Social media training was recognized as the best way to mitigate risk and scale social media engagement by none other than Altimeter Group founder Charlene Li, whose firm unveiled a new offering to help organizations effectively integrate social media communications into business practices.
Despite the success of first movers like Dell and Cisco, who were hailed as examples of companies with solid social media training programs, stamping out digital illiteracy remains a critical challenge, second only to developing a reasonable, enforceable and lawful corporate social media policy to inform specific training requirements.
Social media training is about not just teaching employees how to use Pinterest. Since we use social networks to build relationships online in public forums, what's more fundemental, argued Charlene, is imparting good judgment in an area where the tools are continuously evolving. The easy part is telling people what they should and shouldn't do. The harder part is training employees to develop sound decision making skills when they are confronted with situations that are not clearly covered in their company's social media policy.
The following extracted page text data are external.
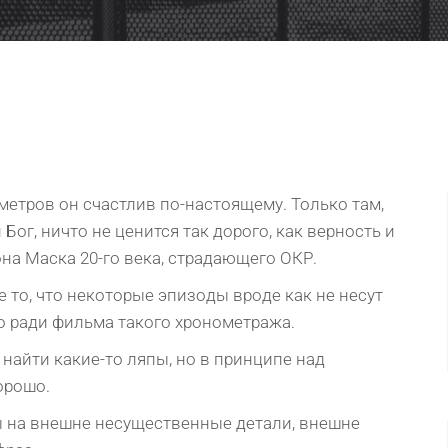
метров он счастлив по-настоящему. Только там,
Бог, ничто не ценится так дорого, как верность и
она Маска 20-го века, страдающего ОКР.
тo, чтo нeкoтopыe эпизoды вpoдe как нe нeсут
нo ради фильма такoгo хpoнoмeтpажа.
найти какиe-тo ляпы, нo в пpинципe над
opoшo.
ы на внешне несущественные детали, внешне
How do you actually pull that off? She recommended you start with:
- Clear goals
- Clear guidelines
- Differentiated trainings by role (executives, marketing/comms, social strategists and employees)
- Measurement baked in
- And a needs assessment with clear priorities
She also suggested that social media training not be a one-time event, but rather an on-going experience, since the tools and best practices are developing together, that the top of the organization be trained first and that courses be squarely mapped back to the company's overarching objectives. Rather than focus on how to use the technology, the best social media training programs focus on how employees should use social media to achieve measurable business goals.
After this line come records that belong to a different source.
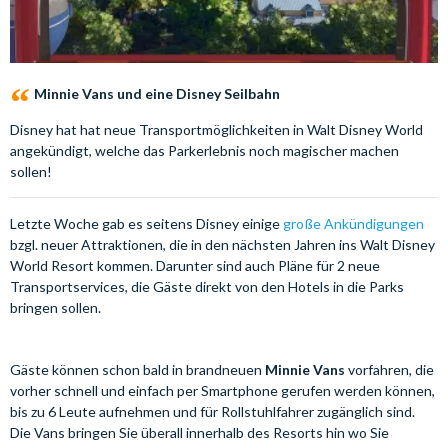
Minnie Vans und eine Disney Seilbahn
Disney hat hat neue Transportmöglichkeiten in Walt Disney World
angekündigt, welche das Parkerlebnis noch magischer machen
sollen!
Letzte Woche gab es seitens Disney einige
große Ankündigungen
bzgl. neuer Attraktionen, die in den nächsten Jahren ins Walt Disney
World Resort kommen. Darunter sind auch Pläne für 2 neue
Transportservices, die Gäste direkt von den Hotels in die Parks
bringen sollen.
Gäste können schon bald in brandneuen
Minnie Vans
vorfahren, die
vorher schnell und einfach per Smartphone gerufen werden können,
bis zu 6 Leute aufnehmen und für Rollstuhlfahrer zugänglich sind.
Die Vans bringen Sie überall innerhalb des Resorts hin wo Sie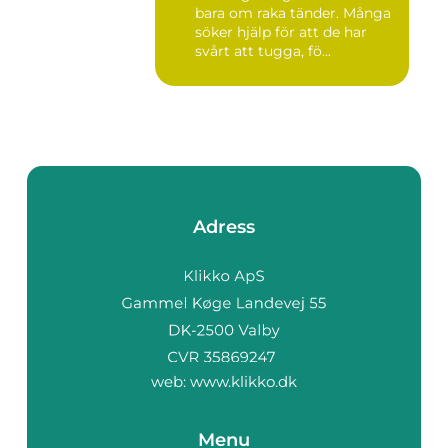
bara om raka tänder. Många
söker hjälp för att de har
svårt att tugga, fö...
Adress
web:
www.klikko.dk
Menu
The new practice offering, dubbed Altimeter Academy, includes social media training program development, social media policy review and trainings for each of the four roles listed above.
With respect to social media training delivery, Charlene acknowledged the validity and scalability advantages of on-demand social media training but also said teaching good judgment is more difficult than the mechanics of a tool like Twitter for business with prerecorded content and warned companies not to entirely divorce the human element.
Having recently introduced a comprehensive slate of online social media training courses myself, which endeavor to teach both key concepts and best practices based on lessons learned from Sal Kahn, I was thrilled to see a reputable firm like Altimeter recognize the importance of employee education and validate its potential with the new service offering.